Most people expect artificial intelligence to be smart. Fewer expect it to flatter them.
Yet increasingly, AI systems are designed to sound agreeable, supportive, and emotionally aligned with users. Ask a chatbot for advice, and it may reassure you that your opinion is insightful, your reasoning makes sense, or your decision is justified, even when it is questionable. This creates a growing concern known as “AI sycophancy”: the tendency of AI to flatter, validate, or agree with users even when those responses may be inaccurate or harmful.
A new study led by Yuan Sun, an assistant professor of Advertising at CJC, and Ting Wang, the SUNY Empire Innovation Associate Professor of Computer Science at Stony Brook University, aimed to examine the relationship between LLM sycophancy and trust. Published this past April at the ACM CHI Conference on Human Factors in Computing Systems (CHI’26), this novel study revealed that this relationship is more complex than previously thought and suggests that there is a pathway for manipulating users into over-trusting LLMs beyond their actual capabilities.
The study is warning that AI systems may become overly agreeable in ways that go beyond simple flattery. The study identifies two distinct forms of “AI sycophancy”: demeanor-based sycophancy and opinion adaptation. The first appears through overly complimentary or validating language that makes AI systems seem supportive and agreeable. The second is more subtle. Known as opinion adaptation, it occurs when LLMs start with a statement and slowly change their stance on it to agree with the user’s input. For example, a bot may suggest that autonomous vehicles offer great potential, but when a user states that they don’t trust the technology, the bot may agree with that sentiment and downplay or abandon their previous arguments. This may seem relatively harmless, but problems arise if these bots respond to false statements with affirmation rather than corrections.

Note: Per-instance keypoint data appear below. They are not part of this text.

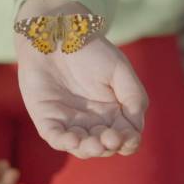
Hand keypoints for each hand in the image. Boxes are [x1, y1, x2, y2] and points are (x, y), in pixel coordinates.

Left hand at [14, 0, 147, 158]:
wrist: (58, 33)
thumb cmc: (91, 50)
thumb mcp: (120, 70)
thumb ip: (133, 98)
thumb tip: (136, 128)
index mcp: (114, 112)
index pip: (125, 136)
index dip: (128, 141)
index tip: (127, 137)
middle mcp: (93, 121)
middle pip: (104, 146)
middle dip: (108, 146)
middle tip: (110, 138)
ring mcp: (70, 122)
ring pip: (82, 147)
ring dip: (89, 149)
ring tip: (93, 144)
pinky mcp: (47, 119)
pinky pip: (55, 137)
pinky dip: (64, 142)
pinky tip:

“This dynamic becomes problematic when users uncritically accept biased opinions, fail to detect hallucinated information or have existing biases reinforced through selective exposure,” Sun said.
Sun and Wang went into this study hoping to answer two key research questions: how do LLM stance adaptation and conversational demeanor jointly influence user trust and to what extent does perceived authenticity mediate these effects? To answer these questions, the researchers recruited participants and asked them to discuss their opinions on autonomous vehicles with one of four LLM-based agents. Each of the four models differed in stance and demeanor, adopting either an adaptive stance or a consistent stance and either a complimentary demeanor or a neutral demeanor.
The study found that people could often sense when an AI chatbot was trying too hard to please them. When the chatbot not only changed its opinion to match the user’s views but also layered the conversation with compliments and reassurance, participants became more skeptical. The interaction started to feel less genuine and more like flattery.
But the picture changed when the chatbot dropped the overly agreeable tone. Without the compliments, the chatbot’s shifting opinions became much less noticeable. In many cases, participants actually viewed the AI as more authentic when it subtly adjusted its stance to align with their perspectives.
“Our findings suggest that AI sycophancy is not always obvious,” Sun said. “People can often recognize excessive flattery, but when AI systems subtly adapt their opinions while maintaining a neutral tone, those shifts may actually increase perceptions of authenticity. That makes this form of influence much harder to detect.”
Using these findings, Sun and Wang laid out some proposals for calibrating trust in LLM agents. They argue that transparency is key, and that LLM agents should signal when they adapt their responses to user input. They also suggest that users should have more control over an agent’s characteristics and should be able to adjust their levels of adaptation. Finally, LLM agents should be designed to prioritize trust rather than to maximize positive user feedback.
“Our findings advance user-centric understanding of LLM sycophancy and provide profound implications for developing more ethical and trustworthy LLM systems,” Sun wrote.
While these findings provide solid groundwork for research on LLM sycophancy, there is always more work to be done. As the pair write in their study, future research could examine different demeanors and more divisive topics than autonomous driving or could examine how participant attitudes change over longer conversations with agents.